[Begin SELECTED PASSAGE]

Information retrieval

Marketing

City-planning

Social networks

Basic Concept of Representative-based Approaches

Goal: Construct a partition of a database $D$ of $n$ objects into a set of $k$ clusters minimizing an objective function

Exhaustively enumerating all possible partitions into $k$ sets in order to find the global minimum is too expensive (exponential time)
Example objective: minimize the max distance (Manhattan, Euclidean, Geodesic, …) among the points in the cluster

Heuristic methods:

Choose $k$ representatives for clusters e.g. randomly
Improve there initial representatives iteratively
- Assign each object to the cluster it fits best in the current clustering
- Compute new cluster representatives based on these assignments
- Repeat until the change in the objective function from one iteration to the next drops below a threshold

Types of cluster representatives

K-means: Each cluster is represented by the center of the cluster
K-medoid: Each cluster is represented by one of its objects.

K-means Clustering

Overview

Basic Ideas

For a given $k$ , form $k$ groups so that the sum of the distances between the mean of the groups (centroids) and their elements is minimal.

Basic Notions

Objects $\mathbf x=(x_1,\cdots,x_d)$ are points in a d-dimensional vector space

Centroid $\mu_c$ : Means of all points in a cluster $C$ : $\mu_c=\frac{1}{C}\sum_{x_j\in C}x_j$ .

Measure of the compactness (aka total distance) of a cluster $C_i$ :

TD(C_i)=\sqrt{\sum_{x_j\in C_i}dist(x_j,\mu_{C_i})^2}

Measure of the compactness of a clustering:

TD=\sqrt{\sum_{i=1}^kTD^2(C_i)}

The ideal clustering minimizes this objective function.

Lloyd’s Algorithm

Initialize: Partition the objects randomly into $k$ non-empty subsets.

Centroid Update: Compute the centroids of the clusters of the current partition. The centroid is the center of a cluster.
Cluster Assignment: Assign each object to the cluster with the nearest representative.

Repeat Step 1 until representatives change.

Pros and Cons

Advantages 👍

Relatively efficient $\mathcal O(tkn)$
$n$ is # of objects, $k$ is # of clusters, $t$ is # of iterations.
Normally $k,t\ll n$ .
Easy implementation

Disadvantages 👎

Applicable only when mean is defined
Need to specify $k$ in advance
Sensitive to noisy data and outliers
Clusters are forced to have convex shapes.
Result and runtime are very dependent on initial partition; often terminates at a local optimum.

[End SELECTED PASSAGE]
[Begin STORED RECORDS]

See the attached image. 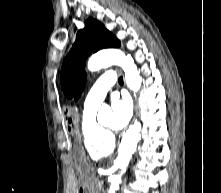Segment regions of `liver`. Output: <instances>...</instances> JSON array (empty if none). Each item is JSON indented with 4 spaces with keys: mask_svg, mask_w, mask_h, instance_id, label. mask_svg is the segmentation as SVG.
Instances as JSON below:
<instances>
[{
    "mask_svg": "<svg viewBox=\"0 0 221 193\" xmlns=\"http://www.w3.org/2000/svg\"><path fill=\"white\" fill-rule=\"evenodd\" d=\"M77 186H78V181L75 177H72L70 181V193H76L77 191Z\"/></svg>",
    "mask_w": 221,
    "mask_h": 193,
    "instance_id": "1",
    "label": "liver"
}]
</instances>
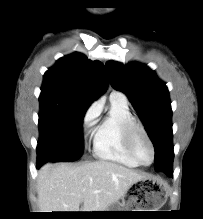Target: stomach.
Masks as SVG:
<instances>
[{"instance_id": "stomach-1", "label": "stomach", "mask_w": 203, "mask_h": 219, "mask_svg": "<svg viewBox=\"0 0 203 219\" xmlns=\"http://www.w3.org/2000/svg\"><path fill=\"white\" fill-rule=\"evenodd\" d=\"M129 195L123 197L122 202L112 204L105 211H158L166 201L165 187L150 178H145L133 184ZM143 210H129L132 208ZM104 216H115V212H106Z\"/></svg>"}]
</instances>
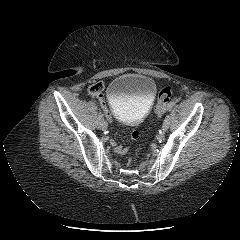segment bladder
<instances>
[{
  "mask_svg": "<svg viewBox=\"0 0 240 240\" xmlns=\"http://www.w3.org/2000/svg\"><path fill=\"white\" fill-rule=\"evenodd\" d=\"M156 91L157 86L152 78L126 73L111 81L107 88V99L120 122L135 125L149 113Z\"/></svg>",
  "mask_w": 240,
  "mask_h": 240,
  "instance_id": "1",
  "label": "bladder"
}]
</instances>
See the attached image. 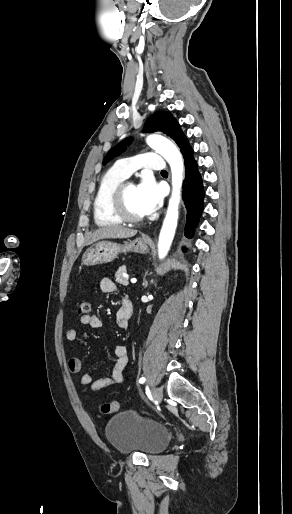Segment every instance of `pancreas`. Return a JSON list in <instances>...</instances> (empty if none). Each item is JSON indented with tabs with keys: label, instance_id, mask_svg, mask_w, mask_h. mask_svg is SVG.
<instances>
[{
	"label": "pancreas",
	"instance_id": "pancreas-1",
	"mask_svg": "<svg viewBox=\"0 0 292 514\" xmlns=\"http://www.w3.org/2000/svg\"><path fill=\"white\" fill-rule=\"evenodd\" d=\"M126 272L127 270L125 266H121V268H119V270H117L115 274V282H118V284H123V286H128V278H125V276H123V274H126Z\"/></svg>",
	"mask_w": 292,
	"mask_h": 514
}]
</instances>
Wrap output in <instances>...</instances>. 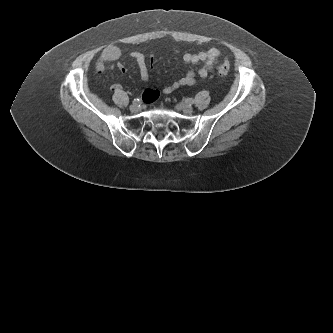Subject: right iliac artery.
Returning a JSON list of instances; mask_svg holds the SVG:
<instances>
[{"instance_id":"right-iliac-artery-1","label":"right iliac artery","mask_w":333,"mask_h":333,"mask_svg":"<svg viewBox=\"0 0 333 333\" xmlns=\"http://www.w3.org/2000/svg\"><path fill=\"white\" fill-rule=\"evenodd\" d=\"M134 103H140V99H138V98H136V99H134V101H133Z\"/></svg>"}]
</instances>
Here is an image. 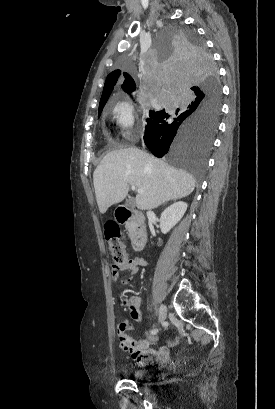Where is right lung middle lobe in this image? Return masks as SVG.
Listing matches in <instances>:
<instances>
[{
    "label": "right lung middle lobe",
    "instance_id": "obj_1",
    "mask_svg": "<svg viewBox=\"0 0 275 409\" xmlns=\"http://www.w3.org/2000/svg\"><path fill=\"white\" fill-rule=\"evenodd\" d=\"M192 30V24H169L168 30H156L151 36L152 51H170V57H161L162 70H153L147 89L194 91L180 96H141L139 102L148 110H158L150 111L146 120L148 149L160 162L183 168L184 173L206 182L203 171L218 129L221 85L205 42ZM131 56L120 57L115 73H135L134 59L149 58L151 53L133 50Z\"/></svg>",
    "mask_w": 275,
    "mask_h": 409
}]
</instances>
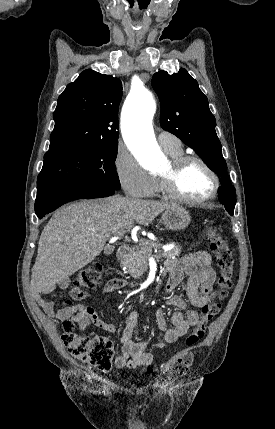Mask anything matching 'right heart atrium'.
Segmentation results:
<instances>
[{"mask_svg": "<svg viewBox=\"0 0 275 429\" xmlns=\"http://www.w3.org/2000/svg\"><path fill=\"white\" fill-rule=\"evenodd\" d=\"M117 178L125 191L136 197L153 193L156 179L147 172L125 148L119 147L115 156Z\"/></svg>", "mask_w": 275, "mask_h": 429, "instance_id": "d8ad5b80", "label": "right heart atrium"}]
</instances>
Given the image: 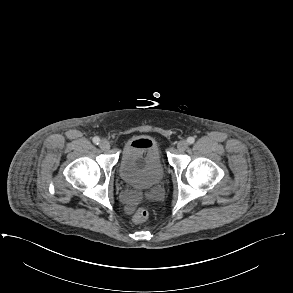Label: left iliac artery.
I'll use <instances>...</instances> for the list:
<instances>
[{
    "label": "left iliac artery",
    "instance_id": "44dca946",
    "mask_svg": "<svg viewBox=\"0 0 293 293\" xmlns=\"http://www.w3.org/2000/svg\"><path fill=\"white\" fill-rule=\"evenodd\" d=\"M194 141H195V139H194L193 137H188V139H187V142H188L189 144H193Z\"/></svg>",
    "mask_w": 293,
    "mask_h": 293
}]
</instances>
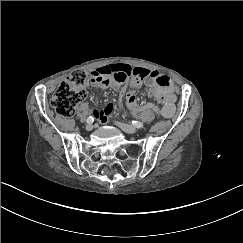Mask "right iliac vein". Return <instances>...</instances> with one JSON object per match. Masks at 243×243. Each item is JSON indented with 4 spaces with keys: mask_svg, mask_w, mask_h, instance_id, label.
Listing matches in <instances>:
<instances>
[{
    "mask_svg": "<svg viewBox=\"0 0 243 243\" xmlns=\"http://www.w3.org/2000/svg\"><path fill=\"white\" fill-rule=\"evenodd\" d=\"M93 129V125L91 124V123H88L87 125H86V130L87 131H91Z\"/></svg>",
    "mask_w": 243,
    "mask_h": 243,
    "instance_id": "obj_1",
    "label": "right iliac vein"
}]
</instances>
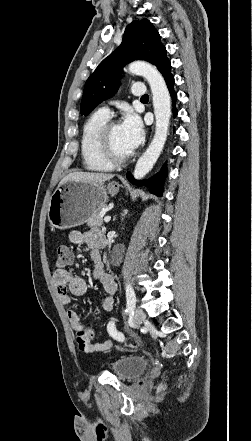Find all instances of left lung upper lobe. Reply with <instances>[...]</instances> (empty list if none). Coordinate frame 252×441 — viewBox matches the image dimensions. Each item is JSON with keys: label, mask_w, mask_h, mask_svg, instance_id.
I'll return each instance as SVG.
<instances>
[{"label": "left lung upper lobe", "mask_w": 252, "mask_h": 441, "mask_svg": "<svg viewBox=\"0 0 252 441\" xmlns=\"http://www.w3.org/2000/svg\"><path fill=\"white\" fill-rule=\"evenodd\" d=\"M164 50L153 24L147 19L134 20L127 26L121 45L98 65L86 81L80 105L81 114L88 115L103 100L117 92L125 64L145 60L156 66Z\"/></svg>", "instance_id": "obj_1"}]
</instances>
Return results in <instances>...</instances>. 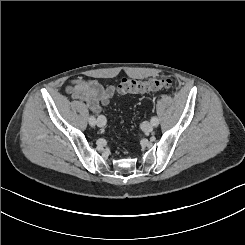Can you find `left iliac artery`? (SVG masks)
<instances>
[{
  "mask_svg": "<svg viewBox=\"0 0 245 245\" xmlns=\"http://www.w3.org/2000/svg\"><path fill=\"white\" fill-rule=\"evenodd\" d=\"M151 123H152L154 126H157V125H158V123H159L158 118H157V117H155V116H153V117L151 118Z\"/></svg>",
  "mask_w": 245,
  "mask_h": 245,
  "instance_id": "obj_1",
  "label": "left iliac artery"
}]
</instances>
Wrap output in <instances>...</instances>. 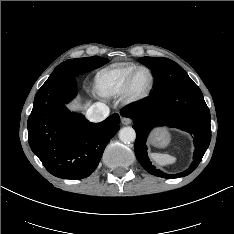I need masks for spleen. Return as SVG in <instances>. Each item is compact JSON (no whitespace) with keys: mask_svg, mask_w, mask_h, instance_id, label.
Segmentation results:
<instances>
[{"mask_svg":"<svg viewBox=\"0 0 234 234\" xmlns=\"http://www.w3.org/2000/svg\"><path fill=\"white\" fill-rule=\"evenodd\" d=\"M150 158L158 166L173 164L176 161V157L163 153H151Z\"/></svg>","mask_w":234,"mask_h":234,"instance_id":"3e777b00","label":"spleen"}]
</instances>
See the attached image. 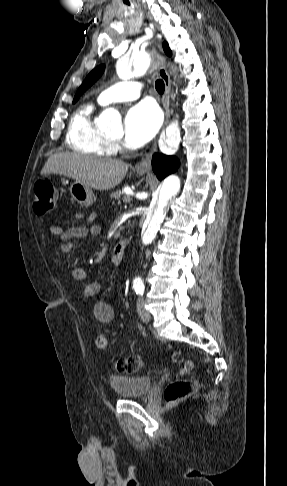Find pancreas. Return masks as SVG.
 Instances as JSON below:
<instances>
[{"label":"pancreas","instance_id":"pancreas-1","mask_svg":"<svg viewBox=\"0 0 287 486\" xmlns=\"http://www.w3.org/2000/svg\"><path fill=\"white\" fill-rule=\"evenodd\" d=\"M121 194H122L121 190H116L110 194V198L113 199V202L119 201Z\"/></svg>","mask_w":287,"mask_h":486}]
</instances>
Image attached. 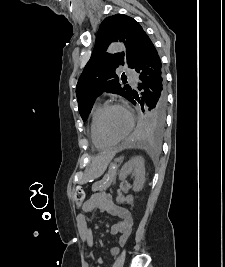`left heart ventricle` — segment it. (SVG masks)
Returning a JSON list of instances; mask_svg holds the SVG:
<instances>
[{"label": "left heart ventricle", "instance_id": "obj_1", "mask_svg": "<svg viewBox=\"0 0 225 267\" xmlns=\"http://www.w3.org/2000/svg\"><path fill=\"white\" fill-rule=\"evenodd\" d=\"M129 123V116L125 110L112 109L103 120L104 134L112 140L119 139L126 133Z\"/></svg>", "mask_w": 225, "mask_h": 267}]
</instances>
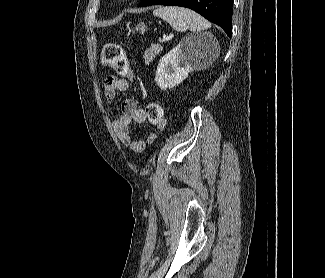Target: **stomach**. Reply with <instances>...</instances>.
<instances>
[{"label":"stomach","mask_w":325,"mask_h":278,"mask_svg":"<svg viewBox=\"0 0 325 278\" xmlns=\"http://www.w3.org/2000/svg\"><path fill=\"white\" fill-rule=\"evenodd\" d=\"M145 29H146V26L144 23H140L138 24L136 27H135V30H133V33H135V31L137 32H141V33H144L145 32Z\"/></svg>","instance_id":"obj_1"}]
</instances>
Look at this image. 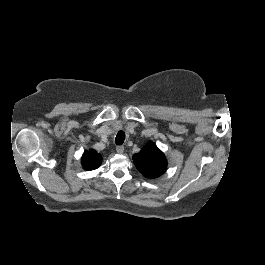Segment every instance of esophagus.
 Returning a JSON list of instances; mask_svg holds the SVG:
<instances>
[{"instance_id":"1","label":"esophagus","mask_w":265,"mask_h":265,"mask_svg":"<svg viewBox=\"0 0 265 265\" xmlns=\"http://www.w3.org/2000/svg\"><path fill=\"white\" fill-rule=\"evenodd\" d=\"M116 151L118 154H122L124 152V146L123 145H117Z\"/></svg>"}]
</instances>
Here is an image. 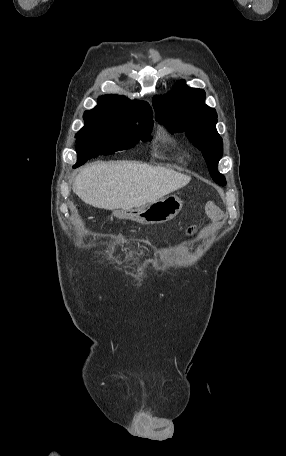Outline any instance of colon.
I'll list each match as a JSON object with an SVG mask.
<instances>
[{"label":"colon","instance_id":"obj_1","mask_svg":"<svg viewBox=\"0 0 286 456\" xmlns=\"http://www.w3.org/2000/svg\"><path fill=\"white\" fill-rule=\"evenodd\" d=\"M214 207H215V206H214V204H213L212 202H209V203L207 204V209H208V210H213Z\"/></svg>","mask_w":286,"mask_h":456}]
</instances>
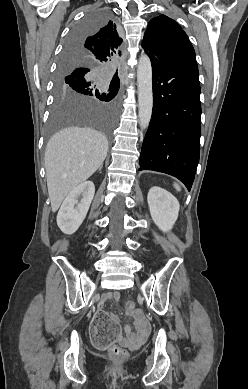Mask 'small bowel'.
Wrapping results in <instances>:
<instances>
[{"label":"small bowel","mask_w":248,"mask_h":389,"mask_svg":"<svg viewBox=\"0 0 248 389\" xmlns=\"http://www.w3.org/2000/svg\"><path fill=\"white\" fill-rule=\"evenodd\" d=\"M120 298L121 295L117 291L107 292L103 295V300L114 299L116 301H119ZM129 315L133 318V325L135 331L129 325H126L124 327V332L126 337L121 338L119 341L125 346L133 348V347L140 346L143 343V341L146 339L149 333V326L146 323L140 311L138 310L132 311L129 313ZM111 318L117 320V316L114 314H111Z\"/></svg>","instance_id":"obj_1"}]
</instances>
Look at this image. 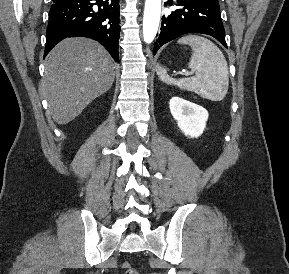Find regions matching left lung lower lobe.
Returning <instances> with one entry per match:
<instances>
[{"label":"left lung lower lobe","mask_w":289,"mask_h":274,"mask_svg":"<svg viewBox=\"0 0 289 274\" xmlns=\"http://www.w3.org/2000/svg\"><path fill=\"white\" fill-rule=\"evenodd\" d=\"M176 9L162 16L161 32L154 44V54L165 43L188 33L207 34L227 48L218 0H177ZM169 5L173 2L169 1Z\"/></svg>","instance_id":"left-lung-lower-lobe-1"}]
</instances>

[End STORED RECORDS]

» **THE TASK**: Rewrite the part of the clustering notes that opens with the words "Easy implementation" and closes with "a local optimum.", putting "local minimum" in place of "local optimum".

» **RESPONSE TO THE EXERCISE**:
Easy implementation

Disadvantages 👎

Applicable only when mean is defined
Need to specify $k$ in advance
Sensitive to noisy data and outliers
Clusters are forced to have convex shapes.
Result and runtime are very dependent on initial partition; often terminates at a local minimum.